関西大学、文理・学部を問わない全学的データサイエンス教育プログラムを2021年4月から開始

関西大学は、文部科学省による「数理・データサイエンス・AI教育プログラム」の認定を見据えた、全学的カリキュラムを2021年4月に設置することを発表した。

デジタル社会に求められる基礎知識を学ぶ新設科目は、文理、学部を問わず、関西大学の全学生を対象に展開。

さらに応用・発展系として、各学部・研究科が提供する専門教育科目と連動することにより、実践的なスキルや知識を備えた人材を育成する。

関西大学が新たに設置する全学共通カリキュラムについて

  • 「数理・データサイエンス・AI」に関する知識を習得できる全学共通カリキュラムを2021年度から開講
  • 政府が推進する「AI戦略」のモデルカリキュラム(教育プログラム)認定を目指す
  • 独自のデータサイエンスコミュニティを形成し、学生と実社会を繋ぐ”超”実践の場も整備

政府が主導する「AI戦略」では、未来への基盤作りとして、高等教育へのAI教育の導入・推進が目標に掲げられている。

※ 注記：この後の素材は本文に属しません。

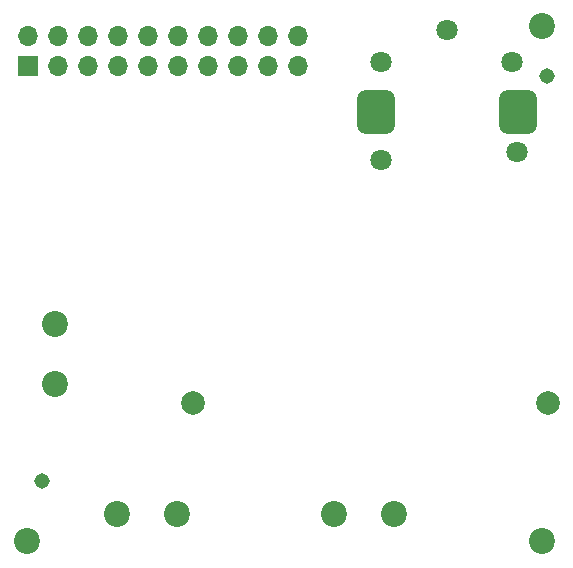
<source format=gbr>
%TF.GenerationSoftware,KiCad,Pcbnew,(6.0.2)*%
%TF.CreationDate,2022-04-08T22:45:37+03:00*%
%TF.ProjectId,pwm-controller,70776d2d-636f-46e7-9472-6f6c6c65722e,rev?*%
%TF.SameCoordinates,Original*%
%TF.FileFunction,Soldermask,Bot*%
%TF.FilePolarity,Negative*%
%FSLAX46Y46*%
G04 Gerber Fmt 4.6, Leading zero omitted, Abs format (unit mm)*
G04 Created by KiCad (PCBNEW (6.0.2)) date 2022-04-08 22:45:37*
%MOMM*%
%LPD*%
G01*
G04 APERTURE LIST*
G04 Aperture macros list*
%AMRoundRect*
0 Rectangle with rounded corners*
0 $1 Rounding radius*
0 $2 $3 $4 $5 $6 $7 $8 $9 X,Y pos of 4 corners*
0 Add a 4 corners polygon primitive as box body*
4,1,4,$2,$3,$4,$5,$6,$7,$8,$9,$2,$3,0*
0 Add four circle primitives for the rounded corners*
1,1,$1+$1,$2,$3*
1,1,$1+$1,$4,$5*
1,1,$1+$1,$6,$7*
1,1,$1+$1,$8,$9*
0 Add four rect primitives between the rounded corners*
20,1,$1+$1,$2,$3,$4,$5,0*
20,1,$1+$1,$4,$5,$6,$7,0*
20,1,$1+$1,$6,$7,$8,$9,0*
20,1,$1+$1,$8,$9,$2,$3,0*%
G04 Aperture macros list end*
%ADD10C,2.200000*%
%ADD11C,1.310000*%
%ADD12RoundRect,0.800000X-0.800000X-1.100000X0.800000X-1.100000X0.800000X1.100000X-0.800000X1.100000X0*%
%ADD13C,1.800000*%
%ADD14C,2.000000*%
%ADD15R,1.700000X1.700000*%
%ADD16O,1.700000X1.700000*%
G04 APERTURE END LIST*
D10*
%TO.C,J1*%
X81788000Y-104648000D03*
X81788000Y-109728000D03*
%TD*%
D11*
%TO.C,H1*%
X123444000Y-83655000D03*
%TD*%
D10*
%TO.C,H3*%
X79375000Y-123025000D03*
%TD*%
D11*
%TO.C,H2*%
X80645000Y-117945000D03*
%TD*%
D12*
%TO.C,SW1*%
X108935000Y-86626000D03*
X120935000Y-86626000D03*
D13*
X109385000Y-82426000D03*
X120485000Y-82426000D03*
X109385000Y-90726000D03*
X114935000Y-79726000D03*
X120885000Y-90026000D03*
%TD*%
D10*
%TO.C,H4*%
X123025000Y-123025000D03*
%TD*%
%TO.C,H5*%
X123025000Y-79375000D03*
%TD*%
D14*
%TO.C,H6*%
X93500000Y-111270000D03*
%TD*%
%TO.C,H7*%
X123500000Y-111270000D03*
%TD*%
D15*
%TO.C,J2*%
X79502000Y-82804000D03*
D16*
X79502000Y-80264000D03*
X82042000Y-82804000D03*
X82042000Y-80264000D03*
X84582000Y-82804000D03*
X84582000Y-80264000D03*
X87122000Y-82804000D03*
X87122000Y-80264000D03*
X89662000Y-82804000D03*
X89662000Y-80264000D03*
X92202000Y-82804000D03*
X92202000Y-80264000D03*
X94742000Y-82804000D03*
X94742000Y-80264000D03*
X97282000Y-82804000D03*
X97282000Y-80264000D03*
X99822000Y-82804000D03*
X99822000Y-80264000D03*
X102362000Y-82804000D03*
X102362000Y-80264000D03*
%TD*%
D10*
%TO.C,J4*%
X105410000Y-120739000D03*
X110490000Y-120739000D03*
%TD*%
%TO.C,J3*%
X86995000Y-120739000D03*
X92075000Y-120739000D03*
%TD*%
M02*

</source>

関西大学でも、人工知能(AI)やデータサイエンス(DS)の技術は大学生の誰もが有する基礎的なスキルと捉え、今回、全学生を対象にしたリテラシー教育として、新たな科目を設置する。

全13学部の教員がリレーで担当する”全学生共通”の基礎科目

新設科目は2つ。

いずれも基礎的な内容で、AIやDSの意味・価値の理解から、データの取得法や解析法、データ処理の手順などを説明できるようになるところまでを到達目標としている。

受講方法はオンラインで、総合大学の利点を生かした文理融合の全方向アプローチによって、AIやDSの活用理解を深化させる。

まずは「数理・データサイエンス・AI」の知識を有する人材育成の基盤を構築することで、政府が掲げる2025年までの同人材50万人輩出構想に寄与する。

また関西大学では、複数の学部・研究科でAI人材のエキスパートを養成するための実践教育をすでに展開しており、リテラシー教育の先にある、応用・発展系の学びを追究する土壌も整備されている。

独自のデータサイエンスコミュニティを形成し、実社会と学生を繋ぐ試みも

さらに、同じ志を持つ学生の集団「梅田キャンパスデータサイエンスコミュニティ」(仮称)を形成し、企業とのタイアップによる”超”実践の場を整備することで、学生と実社会を繋ぐ試みもスタートさせる。

そのほか、「G検定」の取得も視野に入れたデータサイエンス関連講座など、単位制に拘らない実践的な教育も予定している。